■ **Supplied data**
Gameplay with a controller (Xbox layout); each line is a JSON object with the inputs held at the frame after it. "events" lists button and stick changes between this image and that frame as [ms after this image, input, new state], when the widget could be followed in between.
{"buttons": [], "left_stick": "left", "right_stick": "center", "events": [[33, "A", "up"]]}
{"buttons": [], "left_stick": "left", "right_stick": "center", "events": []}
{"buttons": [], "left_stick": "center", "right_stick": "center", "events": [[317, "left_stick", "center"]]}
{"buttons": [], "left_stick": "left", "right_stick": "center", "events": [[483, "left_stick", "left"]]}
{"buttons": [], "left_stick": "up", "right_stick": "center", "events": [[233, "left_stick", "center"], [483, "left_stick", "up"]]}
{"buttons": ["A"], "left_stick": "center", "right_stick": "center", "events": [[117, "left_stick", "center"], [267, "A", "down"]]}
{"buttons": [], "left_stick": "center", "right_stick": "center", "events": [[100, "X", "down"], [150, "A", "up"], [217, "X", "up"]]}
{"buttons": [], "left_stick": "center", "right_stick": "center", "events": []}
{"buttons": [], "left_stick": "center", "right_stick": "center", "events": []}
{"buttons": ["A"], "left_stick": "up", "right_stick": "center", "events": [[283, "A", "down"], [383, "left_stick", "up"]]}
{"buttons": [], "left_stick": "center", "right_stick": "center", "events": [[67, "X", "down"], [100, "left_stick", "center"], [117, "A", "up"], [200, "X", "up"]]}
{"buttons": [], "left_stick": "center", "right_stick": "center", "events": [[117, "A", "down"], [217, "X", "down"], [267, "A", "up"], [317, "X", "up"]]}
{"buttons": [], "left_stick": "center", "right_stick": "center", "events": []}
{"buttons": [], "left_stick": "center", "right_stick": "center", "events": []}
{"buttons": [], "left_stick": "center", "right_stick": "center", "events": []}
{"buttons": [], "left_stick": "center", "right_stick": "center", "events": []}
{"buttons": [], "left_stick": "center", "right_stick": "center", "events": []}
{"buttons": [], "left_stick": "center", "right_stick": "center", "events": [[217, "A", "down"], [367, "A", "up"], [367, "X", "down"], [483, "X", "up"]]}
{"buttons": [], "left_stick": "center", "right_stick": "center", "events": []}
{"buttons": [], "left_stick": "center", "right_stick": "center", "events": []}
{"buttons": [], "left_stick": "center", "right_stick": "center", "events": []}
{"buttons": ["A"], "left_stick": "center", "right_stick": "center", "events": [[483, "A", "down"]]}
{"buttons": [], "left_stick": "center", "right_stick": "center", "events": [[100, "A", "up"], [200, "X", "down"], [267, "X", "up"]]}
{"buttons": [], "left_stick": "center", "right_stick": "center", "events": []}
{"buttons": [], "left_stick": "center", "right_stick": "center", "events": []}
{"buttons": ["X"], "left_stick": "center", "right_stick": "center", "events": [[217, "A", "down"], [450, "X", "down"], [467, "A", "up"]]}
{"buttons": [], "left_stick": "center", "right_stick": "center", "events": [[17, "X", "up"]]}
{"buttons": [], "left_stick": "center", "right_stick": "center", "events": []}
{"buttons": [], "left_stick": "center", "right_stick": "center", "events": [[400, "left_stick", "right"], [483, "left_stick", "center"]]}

■ **What you will do**
Whenever a line of the material above contains the string "down", copy that line out.

■ **Completed exercise**
{"buttons": ["A"], "left_stick": "center", "right_stick": "center", "events": [[117, "left_stick", "center"], [267, "A", "down"]]}
{"buttons": [], "left_stick": "center", "right_stick": "center", "events": [[100, "X", "down"], [150, "A", "up"], [217, "X", "up"]]}
{"buttons": ["A"], "left_stick": "up", "right_stick": "center", "events": [[283, "A", "down"], [383, "left_stick", "up"]]}
{"buttons": [], "left_stick": "center", "right_stick": "center", "events": [[67, "X", "down"], [100, "left_stick", "center"], [117, "A", "up"], [200, "X", "up"]]}
{"buttons": [], "left_stick": "center", "right_stick": "center", "events": [[117, "A", "down"], [217, "X", "down"], [267, "A", "up"], [317, "X", "up"]]}
{"buttons": [], "left_stick": "center", "right_stick": "center", "events": [[217, "A", "down"], [367, "A", "up"], [367, "X", "down"], [483, "X", "up"]]}
{"buttons": ["A"], "left_stick": "center", "right_stick": "center", "events": [[483, "A", "down"]]}
{"buttons": [], "left_stick": "center", "right_stick": "center", "events": [[100, "A", "up"], [200, "X", "down"], [267, "X", "up"]]}
{"buttons": ["X"], "left_stick": "center", "right_stick": "center", "events": [[217, "A", "down"], [450, "X", "down"], [467, "A", "up"]]}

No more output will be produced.